EXCEPT AS SET FORTH HEREIN, THE TOTAL CUMULATIVE LIABILITY OF THE PARTIES UNDER THIS AGREEMENT WILL NOT EXCEED THE AMOUNTS PAID OR PAYABLE UNDER THIS AGREEMENT DURING THE PREVIOUS SIX (6) MONTHS.

C. Survival

The limitations of liability contained in this Section will survive termination or expiration of this Agreement.

11. Indemnification

A. Indemnification Obligations

Customer agrees to indemnify and defend RingCentral and its Affiliates from and against any and all third-party claims arising out of or in connection with: (i) material violation of applicable Law by the Customer or its End Users; (ii) use of the Services in a manner not authorized by this Agreement; (iii) failure to promptly install any required updates; or (iv) claims relating to Customer Content.

B. Procedures

Any Party seeking defense or indemnification must provide prompt written notice of the claim and reasonable cooperation in the defense. The indemnifying Party will have control of the defense and settlement, subject to the indemnified Party’s right to participate at its own expense.

12. Warranties

A. RingCentral Warranty

RingCentral will provide the Services using a commercially reasonable level of skill and care, in compliance with applicable Laws.

B. Customer Warranty

Customer’s and its End Users’ use of the Services must at all times comply with applicable Laws and this Agreement.

C. Disclaimer

EXCEPT AS SPECIFICALLY SET FORTH HEREIN, THE SERVICES ARE PROVIDED “AS IS” AND RINGCENTRAL MAKES NO OTHER WARRANTIES, EXPRESS OR IMPLIED, INCLUDING WARRANTIES OF MERCHANTABILITY, FITNESS FOR A PARTICULAR PURPOSE, OR NON-INFRINGEMENT.

13. Dispute Resolution

A. Good Faith Attempt to Settle Disputes

Each Party will make a good faith effort to resolve disputes through negotiation before initiating litigation.

B. Venue

Any action must be brought exclusively in the courts of San Francisco, California, USA.

C. Equitable Relief

Either Party may seek injunctive or other equitable relief to prevent unauthorized use of its Intellectual Property or Confidential Information.

14. Miscellaneous

A. Relationship of the Parties

RingCentral and Customer are independent contractors; this Agreement does not create a partnership or joint venture.

B. Assignment

Neither Party may assign the Agreement without prior written consent, except to an Affiliate or in connection with a merger or acquisition.

C. Notices

All notices must be sent in writing to the addresses specified in the Agreement or via electronic means acknowledged by the recipient.

D. Force Majeure

Neither Party will be liable for failure to perform due to causes beyond its reasonable control.

E. Entire Agreement

This Agreement constitutes the entire understanding between the Parties and supersedes prior agreements.

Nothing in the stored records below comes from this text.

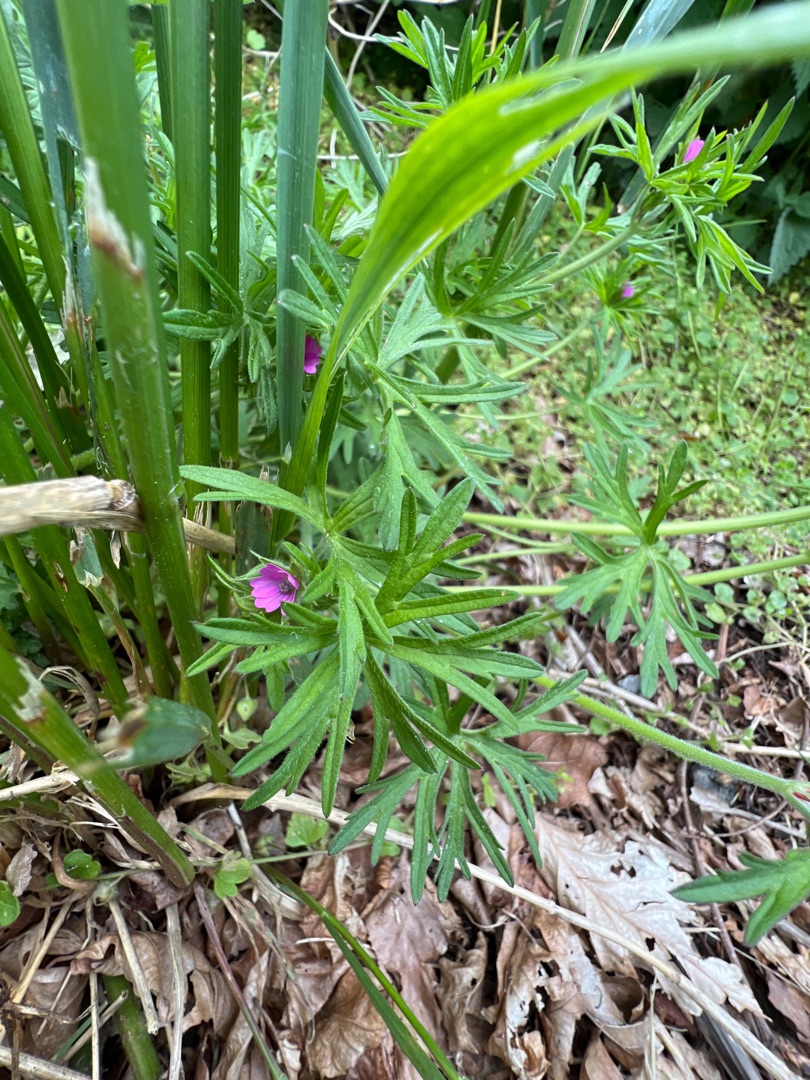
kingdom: Plantae
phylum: Tracheophyta
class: Magnoliopsida
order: Geraniales
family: Geraniaceae
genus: Geranium
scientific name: Geranium dissectum
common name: Kløftet storkenæb
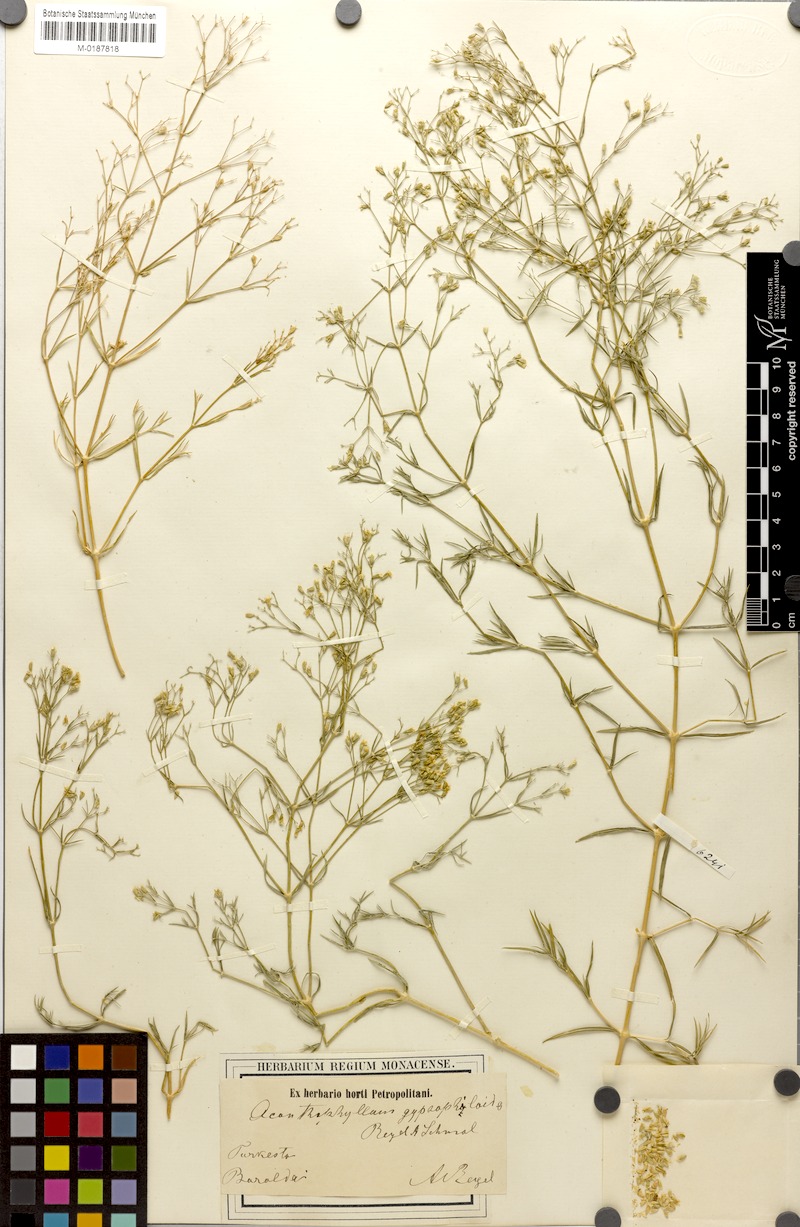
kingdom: Plantae
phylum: Tracheophyta
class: Magnoliopsida
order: Caryophyllales
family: Caryophyllaceae
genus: Acanthophyllum
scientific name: Acanthophyllum gypsophiloides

Attachment A – Definitions

“Account” means the numbered account established with RingCentral and associated with the Services. “Customer Content” means all content transmitted or stored through the Services by Customer or its End Users. “Data Processing Addendum” refers to the agreement located at RingCentral DPA. “Effective Date” means the date the Customer’s first Order is accepted by RingCentral. “Services” means all communication and collaboration products and services provided under this Agreement.